İyimserliğin kaderi Avrupa'ya bağlı…

UZMAN GÖRÜŞÜ
UZMAN GÖRÜŞÜ [email protected]

UZMAN GÖRÜŞÜ / Serhan Yenigün / Finansinvest

Piyasalar son dönemde makro veriler, şirket bilançoları, para ve maliye politikaları gibi temel argümanları bir kenara bırakmış, Avrupa'da kredi ve bütçe sıkıntısı içindeki ülkelerin kaderine odaklanıyor. Bu nedenle, iki gün boyunca Avrupa'da gerçekleşen AB Liderler Zirvesi kritik bir önem taşıyor. Zirve'den kolektif bir yardım kararı çıkması, Avrupa'nın kendi içinde kendi kurumları ile mali sıkıntılarını çözebildiğine işaret edecektir. Bu durumda son bir kaç haftadır temkinli bir seyir izleyen riskli varlıkların iyimserlik dozunu artırdığını görebiliriz.
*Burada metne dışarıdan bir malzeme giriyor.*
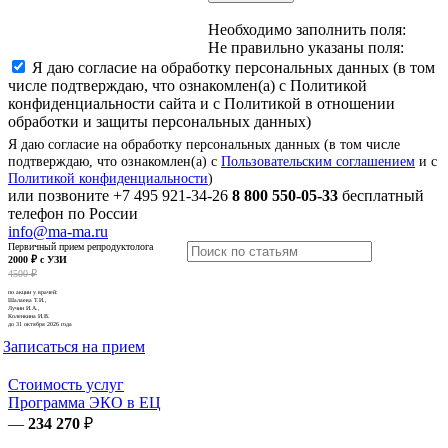
Необходимо заполнить поля:
Не правильно указаны поля:
Я даю согласие на обработку персональных данных (в том
числе подтверждаю, что ознакомлен(а) с Политикой
конфиденциальности сайта и с Политикой в отношении
обработки и защиты персональных данных)
Я даю согласие на обработку персональных данных (в том числе
подтверждаю, что ознакомлен(а) с
Пользовательским соглашением
и с
Политикой конфиденциальности
)
или позвоните
+7 495 921-34-26
8 800 550-05-33
бесплатный
телефон по России
info@ma-ma.ru
Первичный прием репродуктолога
2000 ₽ с УЗИ
4500 ₽
по акции у врачей:
Шалаева Т.И.,
Лучин И.А.,
Коленкина И.В.
до 31 октября 2026 года
Записаться на прием
Стоимость услуг
Программа ЭКО в ЕЦ
—
234 270
₽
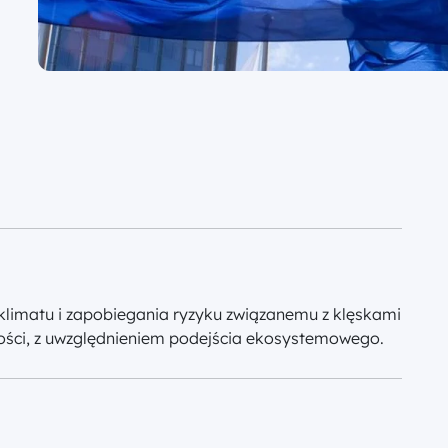
 klimatu i zapobiegania ryzyku związanemu z klęskami
ności, z uwzględnieniem podejścia ekosystemowego.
Bununla beraber, Avrupa'nın gözetimi altında IMF ile ortak çözüm arayışlarının yürütülmesi de olası seçeneklerden biri. Ancak, bu tercihin çok dikkatlice planlanması ve Avrupa'nın mali kurumlarında "kriz yönetiminde başarısızlık" şeklinde algılanacak bir idari zafiyet algılaması yaratmadan yürütülmesi gerekiyor. Bu durumda Avrupa'nın ekonomik gücüne dair şüpheli ve temkinli yaklaşımlar artsa da genel piyasa atmosferinin normal seyrini sürdürmesini bekleyebiliriz. Kredi sıkıntılarının bir süreliğine raftan kalkması ise, piyasaların yeniden makro veriler, bilançolar, para ve maliye politikaları gibi dinamiklere odaklanmasına neden olacaktır.

En karamsar senaryo ise, Avrupa Birliği'nin mali ve ekonomik açıdan güçlü ülkelerinin sorunlu ülkeleri kendi başına bırakması olacaktır. Bu durumda akla gelen ilk seçenek IMF'nin kapısının teslim olmak üzere çalınması olacaktır ki, bu da hem kaynak arayışındaki ülkelere dair belirsizliğin artmasına, hem de Avrupa'nın bu döneme kadar sergilediği sağlam duruşun zedelenmesine neden olur. Piyasalar tarafında ise, hissedilir bir düzeltme dönemine geçişin başlangıcı olarak algılayabiliriz.

Akla ilk gelen bu üç senaryoyu dikkate aldığımızda, ilk ikisinin piyasalar için olumlu, sonuncusunun ise olumsuz bir manzara çizdiği görülüyor. Yatırımcıların bu manzara karşısında temkinli kalması gerektiğini bir kez daha hatırlatıyoruz. Biraz da yurtiçine ve TL cinsi varlıklara baktığımızda, özellikle İMKB'de son dönemde dikkat çeken yükselişin devamının ağırlıklı olarak yurtdışına bağlı olacağını düşünüyoruz. IMF ile anlaşma beklentilerinin ortadan kalktığı, siyasi tansiyonun yüksek seyrinin sürdüğü, seçim, referandum, kapatma davası gibi her biri birer demir leblebi olan gündem başlıklarının devam ettiği bu dönemde, TL ve TL cinsi varlıkların kırılganlığı risk yaratıyor. Yatırımcıların, yurtdışı gelişmeleri yakından izlenmelerini, ancak yurtiçinde de son dönemin en etkin piyasa dinamiklerinin vuku bulduğunu dikkate almalarını öneriyoruz.